→ ASSIGNMENT:
Copy word for word, please, the lines of the entries below running from the one containing "1989-02-11 多一点真情　少一点矫饰" to the one containing "1989-02-12 营口出口加工区建设快效率高", both ends included.

Dataset entries
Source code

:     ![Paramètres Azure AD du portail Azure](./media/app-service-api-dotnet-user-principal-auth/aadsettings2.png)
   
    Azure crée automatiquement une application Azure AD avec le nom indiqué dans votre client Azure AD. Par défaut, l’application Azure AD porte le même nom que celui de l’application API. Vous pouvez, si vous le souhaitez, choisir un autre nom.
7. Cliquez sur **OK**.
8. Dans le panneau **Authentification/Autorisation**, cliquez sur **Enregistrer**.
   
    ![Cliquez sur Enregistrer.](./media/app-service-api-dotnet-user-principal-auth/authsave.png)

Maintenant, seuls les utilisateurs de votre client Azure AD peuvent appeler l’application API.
* * *
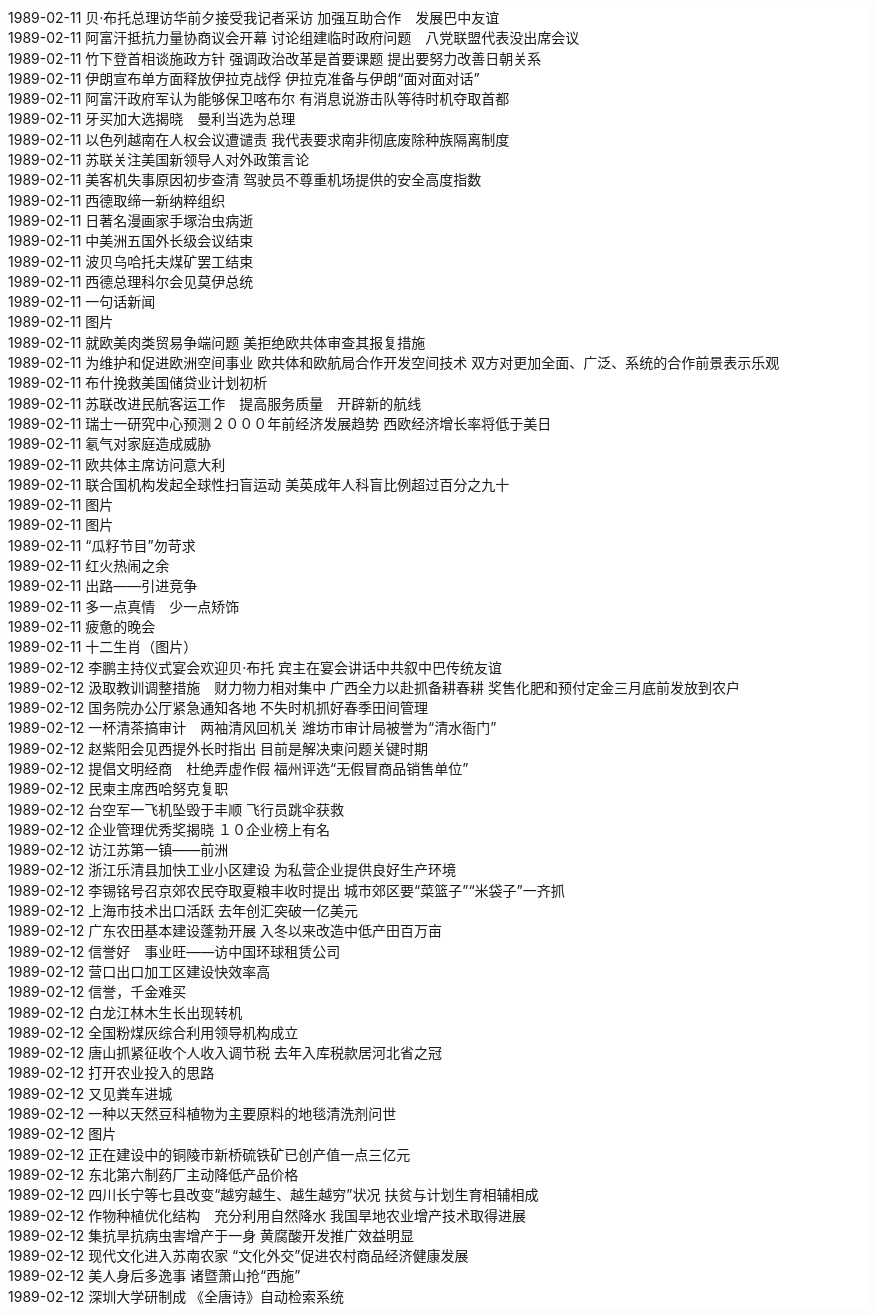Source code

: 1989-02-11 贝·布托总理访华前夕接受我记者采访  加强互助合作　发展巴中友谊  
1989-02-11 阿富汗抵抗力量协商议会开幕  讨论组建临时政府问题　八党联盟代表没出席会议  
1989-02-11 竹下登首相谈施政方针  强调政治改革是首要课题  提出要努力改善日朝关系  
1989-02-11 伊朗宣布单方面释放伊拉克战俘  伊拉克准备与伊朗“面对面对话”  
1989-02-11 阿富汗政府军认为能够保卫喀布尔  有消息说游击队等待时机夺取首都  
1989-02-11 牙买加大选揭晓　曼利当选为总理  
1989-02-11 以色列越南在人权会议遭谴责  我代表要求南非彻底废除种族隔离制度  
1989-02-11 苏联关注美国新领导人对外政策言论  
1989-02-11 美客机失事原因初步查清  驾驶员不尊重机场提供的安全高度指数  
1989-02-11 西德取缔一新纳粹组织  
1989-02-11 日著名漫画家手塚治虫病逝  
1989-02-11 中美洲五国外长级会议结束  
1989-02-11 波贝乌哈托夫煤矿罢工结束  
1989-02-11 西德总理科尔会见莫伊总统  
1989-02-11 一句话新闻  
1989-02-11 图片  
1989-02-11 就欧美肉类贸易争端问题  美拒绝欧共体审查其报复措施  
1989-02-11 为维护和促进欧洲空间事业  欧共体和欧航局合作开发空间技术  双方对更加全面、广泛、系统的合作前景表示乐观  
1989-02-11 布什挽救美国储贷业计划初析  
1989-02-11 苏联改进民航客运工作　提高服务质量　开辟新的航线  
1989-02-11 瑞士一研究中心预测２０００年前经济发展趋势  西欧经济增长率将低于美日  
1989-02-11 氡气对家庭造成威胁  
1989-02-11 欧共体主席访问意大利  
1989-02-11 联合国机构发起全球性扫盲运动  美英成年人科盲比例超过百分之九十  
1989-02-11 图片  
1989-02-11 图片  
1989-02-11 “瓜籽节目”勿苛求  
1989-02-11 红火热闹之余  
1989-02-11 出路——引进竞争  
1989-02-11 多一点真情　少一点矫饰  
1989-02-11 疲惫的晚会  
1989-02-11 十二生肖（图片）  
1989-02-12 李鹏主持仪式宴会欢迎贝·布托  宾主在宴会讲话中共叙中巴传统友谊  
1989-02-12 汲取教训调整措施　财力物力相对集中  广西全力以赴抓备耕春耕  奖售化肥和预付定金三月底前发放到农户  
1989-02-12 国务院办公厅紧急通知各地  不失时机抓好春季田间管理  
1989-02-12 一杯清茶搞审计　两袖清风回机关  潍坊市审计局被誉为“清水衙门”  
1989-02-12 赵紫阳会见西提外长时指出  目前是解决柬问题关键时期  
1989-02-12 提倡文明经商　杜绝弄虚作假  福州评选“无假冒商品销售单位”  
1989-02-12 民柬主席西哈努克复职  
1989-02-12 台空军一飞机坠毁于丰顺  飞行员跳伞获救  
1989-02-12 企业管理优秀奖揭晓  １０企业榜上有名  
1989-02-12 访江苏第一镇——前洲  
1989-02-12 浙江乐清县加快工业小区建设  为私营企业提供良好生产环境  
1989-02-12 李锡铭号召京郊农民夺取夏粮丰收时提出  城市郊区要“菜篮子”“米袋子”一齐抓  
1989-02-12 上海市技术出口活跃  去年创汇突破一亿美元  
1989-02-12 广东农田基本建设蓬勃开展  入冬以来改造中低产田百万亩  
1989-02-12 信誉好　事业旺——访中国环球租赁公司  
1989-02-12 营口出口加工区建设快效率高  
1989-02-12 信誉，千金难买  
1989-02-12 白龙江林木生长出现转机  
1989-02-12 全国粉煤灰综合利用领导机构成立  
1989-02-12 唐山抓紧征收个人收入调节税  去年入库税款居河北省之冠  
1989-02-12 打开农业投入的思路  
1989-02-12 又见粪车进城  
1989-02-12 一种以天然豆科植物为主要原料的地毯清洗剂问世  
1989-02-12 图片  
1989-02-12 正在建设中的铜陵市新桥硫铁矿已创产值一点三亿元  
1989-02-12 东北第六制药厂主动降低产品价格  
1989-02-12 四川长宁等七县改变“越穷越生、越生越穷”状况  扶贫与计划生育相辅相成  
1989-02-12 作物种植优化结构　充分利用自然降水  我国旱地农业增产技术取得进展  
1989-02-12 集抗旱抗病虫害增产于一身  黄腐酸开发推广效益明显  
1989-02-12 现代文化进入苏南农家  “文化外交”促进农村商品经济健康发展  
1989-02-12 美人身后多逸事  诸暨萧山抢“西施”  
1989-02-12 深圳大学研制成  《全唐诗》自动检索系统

→ ANSWER BOX:
1989-02-11 多一点真情　少一点矫饰  
1989-02-11 疲惫的晚会  
1989-02-11 十二生肖（图片）  
1989-02-12 李鹏主持仪式宴会欢迎贝·布托  宾主在宴会讲话中共叙中巴传统友谊  
1989-02-12 汲取教训调整措施　财力物力相对集中  广西全力以赴抓备耕春耕  奖售化肥和预付定金三月底前发放到农户  
1989-02-12 国务院办公厅紧急通知各地  不失时机抓好春季田间管理  
1989-02-12 一杯清茶搞审计　两袖清风回机关  潍坊市审计局被誉为“清水衙门”  
1989-02-12 赵紫阳会见西提外长时指出  目前是解决柬问题关键时期  
1989-02-12 提倡文明经商　杜绝弄虚作假  福州评选“无假冒商品销售单位”  
1989-02-12 民柬主席西哈努克复职  
1989-02-12 台空军一飞机坠毁于丰顺  飞行员跳伞获救  
1989-02-12 企业管理优秀奖揭晓  １０企业榜上有名  
1989-02-12 访江苏第一镇——前洲  
1989-02-12 浙江乐清县加快工业小区建设  为私营企业提供良好生产环境  
1989-02-12 李锡铭号召京郊农民夺取夏粮丰收时提出  城市郊区要“菜篮子”“米袋子”一齐抓  
1989-02-12 上海市技术出口活跃  去年创汇突破一亿美元  
1989-02-12 广东农田基本建设蓬勃开展  入冬以来改造中低产田百万亩  
1989-02-12 信誉好　事业旺——访中国环球租赁公司  
1989-02-12 营口出口加工区建设快效率高  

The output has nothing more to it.